In Spanish America the conflicts that continued after independence accelerated the abolition process: within the cycle of violence and civil wars, rival factions competed to enlist the support of slaves and free blacks. In 1854 Peru became the last country in Spanish America to fully abolish slavery. The combination of free womb laws and manumission as a reward for military service meant that, unlike in the United States, by the time slavery was abolished in Latin American countries, most blacks had already gained their freedom (Map 27.2).

In the United States, even if independence occurred without abolition, the questions of nation building and slavery remained connected. The determination of Southern states to protect the slave regime was enshrined in the U.S. Constitution, which granted individual states considerable autonomy in such questions as slavery and freedom. As slavery was abolished in Northern states, westward expansion tested the political compromise between the North and South, culminating in the Civil War.

Tensions between the North and the South reached a breaking point when Abraham Lincoln, committed to checking the spread of slavery, was elected president in 1860. Southern political leaders, fearing that Lincoln might abolish slavery, seceded and formed a new nation, the Confederate States of America. Lincoln declared the secession illegal and declared war on the seceding states to preserve the territorial integrity of the United States. The ensuing civil war resulted in the deaths of over 750,000 combatants and civilians.

The Emancipation Proclamation, which became effective January 1, 1863, abolished slavery in all states that remained opposed to the Union. It was intended as leverage to bring the rebel states back into the Union, not to abolish slavery altogether, because it freed slaves only in states that had seceded. Nevertheless, the proclamation hastened the demise of slavery. In 1865 Southern rebel states surrendered after Northern armies decimated their industrial, agricultural, and military capacity. Months later, the Thirteenth Amendment to the Constitution fully abolished slavery.

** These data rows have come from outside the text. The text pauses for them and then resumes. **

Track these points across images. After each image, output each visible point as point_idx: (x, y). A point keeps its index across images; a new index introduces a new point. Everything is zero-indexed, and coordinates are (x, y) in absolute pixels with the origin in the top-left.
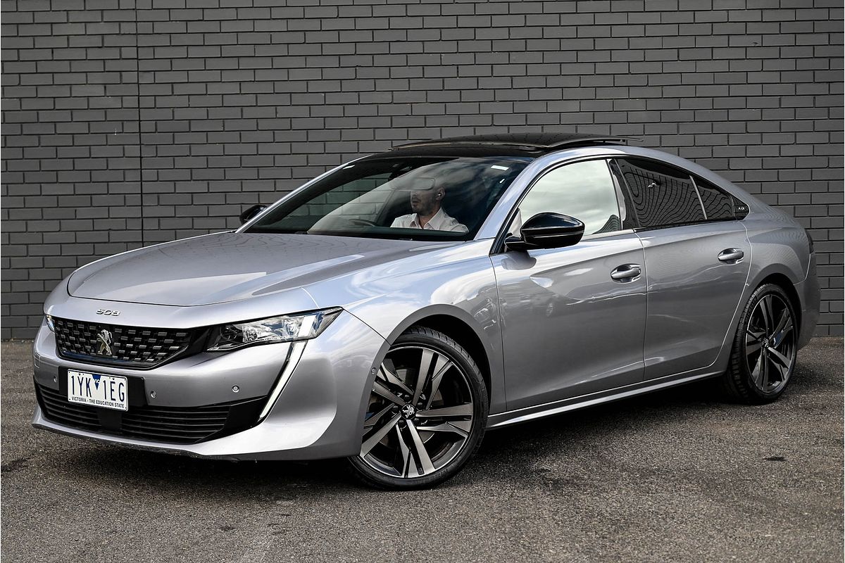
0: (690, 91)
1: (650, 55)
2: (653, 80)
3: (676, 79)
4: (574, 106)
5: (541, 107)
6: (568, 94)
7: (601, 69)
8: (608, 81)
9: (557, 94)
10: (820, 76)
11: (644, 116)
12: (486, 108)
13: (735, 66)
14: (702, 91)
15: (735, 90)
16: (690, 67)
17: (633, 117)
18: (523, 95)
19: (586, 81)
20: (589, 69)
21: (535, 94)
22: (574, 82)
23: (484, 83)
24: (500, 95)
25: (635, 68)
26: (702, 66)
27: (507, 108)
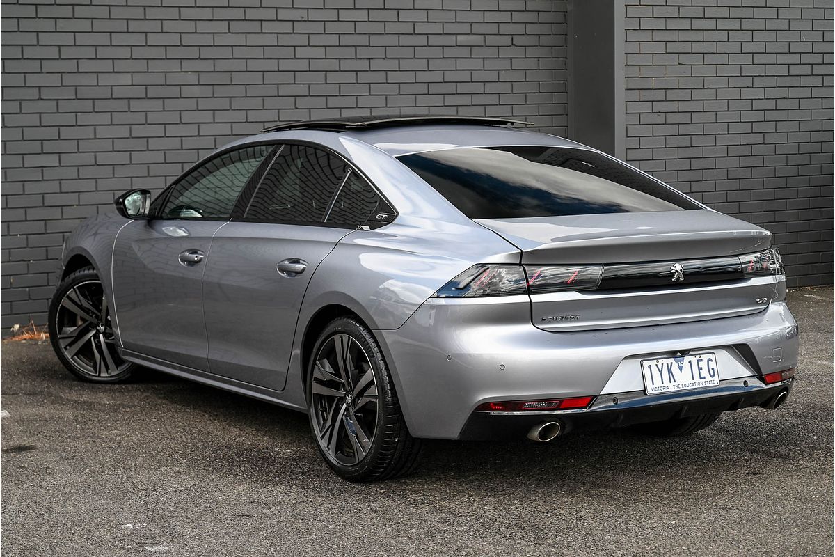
0: (240, 65)
1: (202, 27)
2: (206, 53)
3: (227, 53)
4: (126, 79)
5: (92, 80)
6: (120, 66)
7: (152, 39)
8: (160, 53)
9: (107, 66)
10: (362, 53)
11: (196, 91)
12: (33, 80)
13: (284, 40)
14: (253, 65)
15: (285, 65)
16: (240, 40)
17: (186, 91)
18: (71, 66)
19: (137, 53)
20: (140, 40)
21: (84, 66)
22: (125, 53)
23: (29, 52)
24: (48, 66)
25: (187, 40)
26: (253, 40)
27: (55, 80)
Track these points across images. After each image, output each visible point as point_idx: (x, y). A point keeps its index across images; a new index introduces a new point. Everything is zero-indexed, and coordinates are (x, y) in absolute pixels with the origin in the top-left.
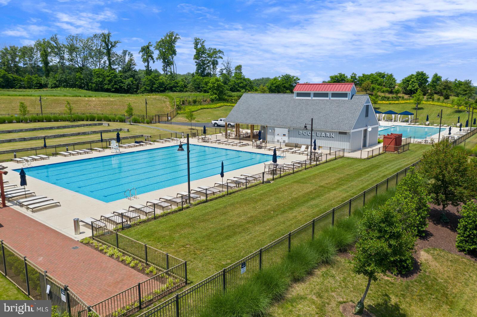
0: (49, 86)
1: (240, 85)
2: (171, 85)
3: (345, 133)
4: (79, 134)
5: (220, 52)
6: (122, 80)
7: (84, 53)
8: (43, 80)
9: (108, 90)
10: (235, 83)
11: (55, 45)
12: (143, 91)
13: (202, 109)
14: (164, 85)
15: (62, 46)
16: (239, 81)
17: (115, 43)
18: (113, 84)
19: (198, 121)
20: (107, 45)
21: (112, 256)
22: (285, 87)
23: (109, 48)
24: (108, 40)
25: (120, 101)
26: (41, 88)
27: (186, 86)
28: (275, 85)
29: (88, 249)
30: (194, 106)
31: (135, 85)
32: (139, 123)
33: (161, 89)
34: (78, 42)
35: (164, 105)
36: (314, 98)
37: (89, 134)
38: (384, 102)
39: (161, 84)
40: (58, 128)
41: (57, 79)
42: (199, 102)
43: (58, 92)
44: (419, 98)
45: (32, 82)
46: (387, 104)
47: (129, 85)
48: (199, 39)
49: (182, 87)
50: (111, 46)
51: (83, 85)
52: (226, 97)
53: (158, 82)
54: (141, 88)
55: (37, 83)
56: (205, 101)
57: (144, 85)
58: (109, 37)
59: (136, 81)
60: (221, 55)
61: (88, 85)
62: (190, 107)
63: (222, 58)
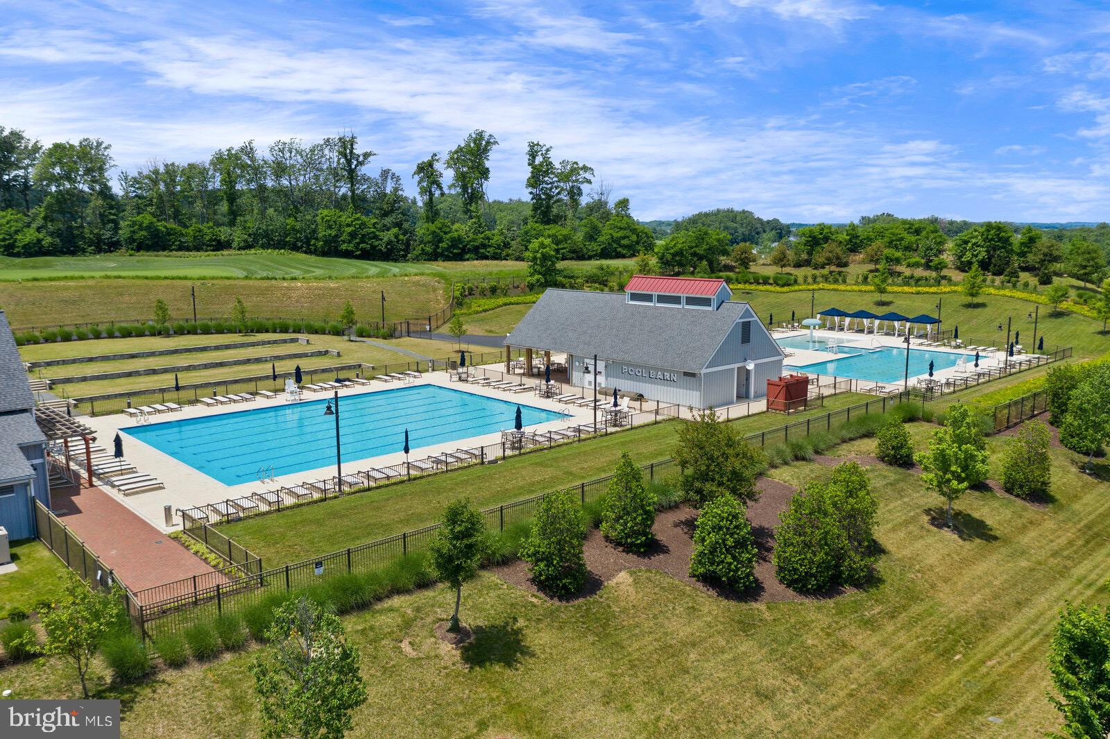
0: (235, 245)
1: (623, 242)
2: (475, 244)
3: (693, 375)
4: (248, 361)
5: (585, 168)
6: (377, 233)
7: (305, 175)
8: (224, 233)
9: (348, 255)
10: (612, 238)
11: (249, 163)
12: (417, 256)
13: (506, 304)
14: (461, 243)
15: (262, 163)
16: (620, 234)
17: (366, 155)
18: (358, 240)
19: (491, 331)
20: (349, 162)
21: (196, 553)
22: (694, 254)
23: (353, 166)
24: (351, 152)
25: (347, 289)
26: (219, 250)
27: (507, 245)
28: (672, 251)
29: (175, 543)
30: (491, 298)
31: (402, 243)
32: (369, 336)
33: (455, 251)
34: (293, 154)
35: (432, 296)
36: (658, 305)
37: (267, 361)
38: (906, 289)
39: (456, 242)
40: (217, 348)
41: (251, 232)
42: (502, 290)
43: (251, 258)
44: (974, 284)
45: (202, 236)
46: (912, 293)
47: (390, 242)
48: (538, 144)
49: (499, 247)
50: (355, 163)
51: (299, 244)
52: (560, 279)
53: (448, 236)
54: (414, 249)
55: (211, 240)
56: (518, 287)
57: (421, 242)
58: (352, 145)
59: (404, 234)
60: (588, 175)
61: (308, 243)
62: (482, 301)
63: (589, 182)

Two aspects made slavery in the United States different from slavery in Latin America: gradual abolition in the North made it a regional rather than a national institution, and the U.S. Civil War, followed by military occupation of the South (1865–1877), created a lasting regional backlash that codified racial segregation. This did not make the South entirely racist and the North entirely antiracist: segregation is a form of racism but hardly the only one. Instead race relations in the northern and western states of the United States resembled those of Latin America, where racial prejudice and the marginalization of African Americans were perpetuated through largely informal practices and values. Meanwhile, the U.S. South erected a distinct legal edifice preserving white privilege that best resembled the oppressive white-minority regimes of South Africa and Rhodesia (see “How did white-minority rule end in southern Africa?” in Chapter 32).